• _WORK TASK_
Determine how many lines in the records below include the word "talet" and output that number alone.

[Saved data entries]
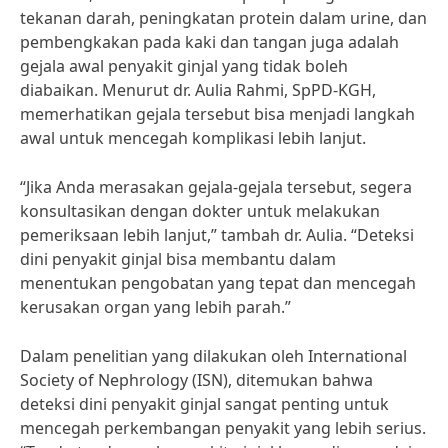
tekanan darah, peningkatan protein dalam urine, dan
pembengkakan pada kaki dan tangan juga adalah
gejala awal penyakit ginjal yang tidak boleh
diabaikan. Menurut dr. Aulia Rahmi, SpPD-KGH,
memerhatikan gejala tersebut bisa menjadi langkah
awal untuk mencegah komplikasi lebih lanjut.
“Jika Anda merasakan gejala-gejala tersebut, segera
konsultasikan dengan dokter untuk melakukan
pemeriksaan lebih lanjut,” tambah dr. Aulia. “Deteksi
dini penyakit ginjal bisa membantu dalam
menentukan pengobatan yang tepat dan mencegah
kerusakan organ yang lebih parah.”
Dalam penelitian yang dilakukan oleh International
Society of Nephrology (ISN), ditemukan bahwa
deteksi dini penyakit ginjal sangat penting untuk
mencegah perkembangan penyakit yang lebih serius.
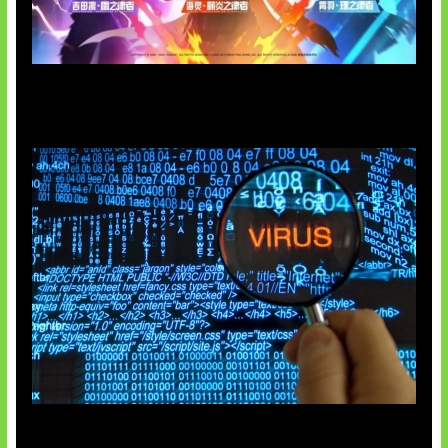
Honkai Impact 3rd x CODM Kolaborasi
5 Virus Komputer Pertama Dunia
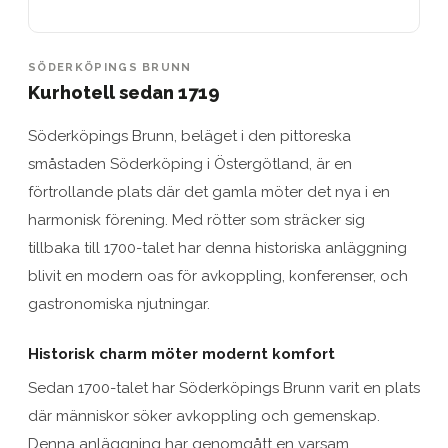
SÖDERKÖPINGS BRUNN
Kurhotell sedan 1719
Söderköpings Brunn, beläget i den pittoreska
småstaden Söderköping i Östergötland, är en
förtrollande plats där det gamla möter det nya i en
harmonisk förening. Med rötter som sträcker sig
tillbaka till 1700-talet har denna historiska anläggning
blivit en modern oas för avkoppling, konferenser, och
gastronomiska njutningar.
Historisk charm möter modernt komfort
Sedan 1700-talet har Söderköpings Brunn varit en plats
där människor söker avkoppling och gemenskap.
Denna anläggning har genomgått en varsam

• _OUTPUT OF THE TASK_
2